I stumbled across this logic/odds problem, and I admit it took me several googles and re-reads until I finally “got it”. It twisted my brain around enough times that I thought it worthy to post. And since Ph.D. mathemeticians are also often perplexed, it made me feel good when it finally sunk in.

It’s called the “Monty Hall Problem“, named after the old game show host of “Let’s Make a Deal”. Maybe you have heard of this. The problem centers around a choice of three closed doors, one of which has a car behind it, the other two have goats. You are asked to choose a door, so you pick door #1. Then Monty Hall opens up door #3 to reveal a goat, giving you another chance to revise your choice between the remaining closed doors #1 and #2.

(interestingly, I did a silly banner with this concept last year… ):

What should you do?! That is the problem.

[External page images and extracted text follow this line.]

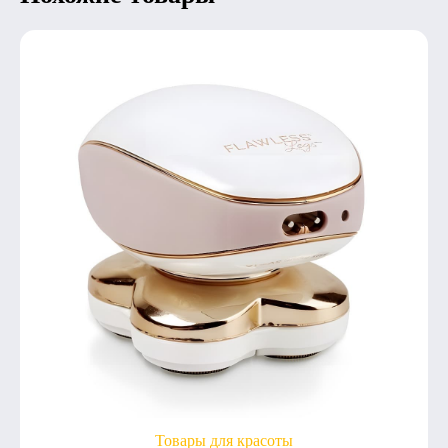
Товары для красоты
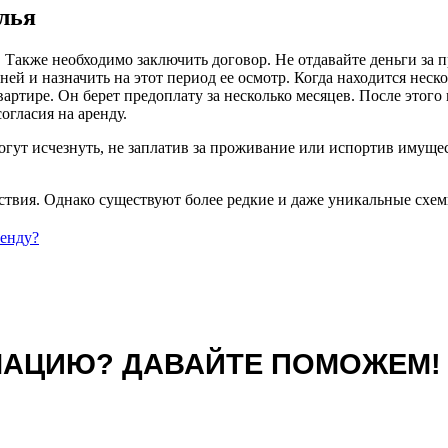
лья
 Также необходимо заключить договор. Не отдавайте деньги за 
ей и назначить на этот период ее осмотр. Когда находится неск
ртире. Он берет предоплату за несколько месяцев. После этого 
согласия на аренду.
огут исчезнуть, не заплатив за проживание или испортив имуще
вия. Однако существуют более редкие и даже уникальные схем
ренду?
МАЦИЮ? ДАВАЙТЕ ПОМОЖЕМ!
Телефон:
*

What are the remaining odds of the last two doors to contain a car vs. a goat?

I’m reading your mind, and you are currently thinking that CLEARLY since there are two left, and we know that one has a goat, and one has a car, that it MUST be 50/50, so it is truly a coin-toss as to which door to choose.

And you are wrong!

Its a really interesting problem, and I read a number of articles on it before I figured out how to put it in terms that make it understandable.

The answer?

The answer is, that you are 2/3 more likely to get the car if you SWITCH your answer, regardless of the initial choice.

WTF?

OK, so I googled this, and found few articles that did a good job explaining this. After much reading, which you may do on your own as well, I figured out that the keys to the “odds factor” in this problem are two-fold:

1) Your initial choice - The most important piece of this puzzle is to understand that your initial choice has a 2/3 chance of picking a GOAT. Let this sink in! When you FIRST PICK, while there are still THREE DOORS to choose from, you most likely get a goat.
2) Monty always eliminates a goat - Since our pal Monty Hall has to open a goat door, this “elimination” isn’t random, and doesn’t change your odds of having a goat!

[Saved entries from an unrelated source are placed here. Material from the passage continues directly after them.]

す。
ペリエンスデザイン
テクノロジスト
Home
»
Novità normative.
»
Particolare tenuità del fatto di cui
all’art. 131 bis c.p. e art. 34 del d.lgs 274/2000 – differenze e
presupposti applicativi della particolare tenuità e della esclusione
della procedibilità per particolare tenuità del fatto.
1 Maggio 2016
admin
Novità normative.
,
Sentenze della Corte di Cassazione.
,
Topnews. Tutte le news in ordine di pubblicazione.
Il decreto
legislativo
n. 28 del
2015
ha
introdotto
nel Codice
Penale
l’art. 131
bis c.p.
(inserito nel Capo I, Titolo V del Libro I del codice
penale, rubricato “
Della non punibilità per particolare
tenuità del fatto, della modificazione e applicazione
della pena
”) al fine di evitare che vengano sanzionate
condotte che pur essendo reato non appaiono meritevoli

So, through this process, and because of the odds of your first choice, you will be sitting on two closed doors, with a 2/3 probability that your existing choice is a goat. This means that 2/3 of the time, the other choice must be a car.

Another way it made sense to me is to look at it in reverse: The only way you can win by not switching is if your first choice is the car.

Here’s a quick diagram of the problem that makes it pretty plain:

Pretty cool, huh? It’s funny too, just read through some of the initial comments by Ph.D. professors on Marilyn vos Savant’s blog. These math types get all fired up about this problem. And it’s really pretty simple in the end… she doesn’t do a good job explaining it though…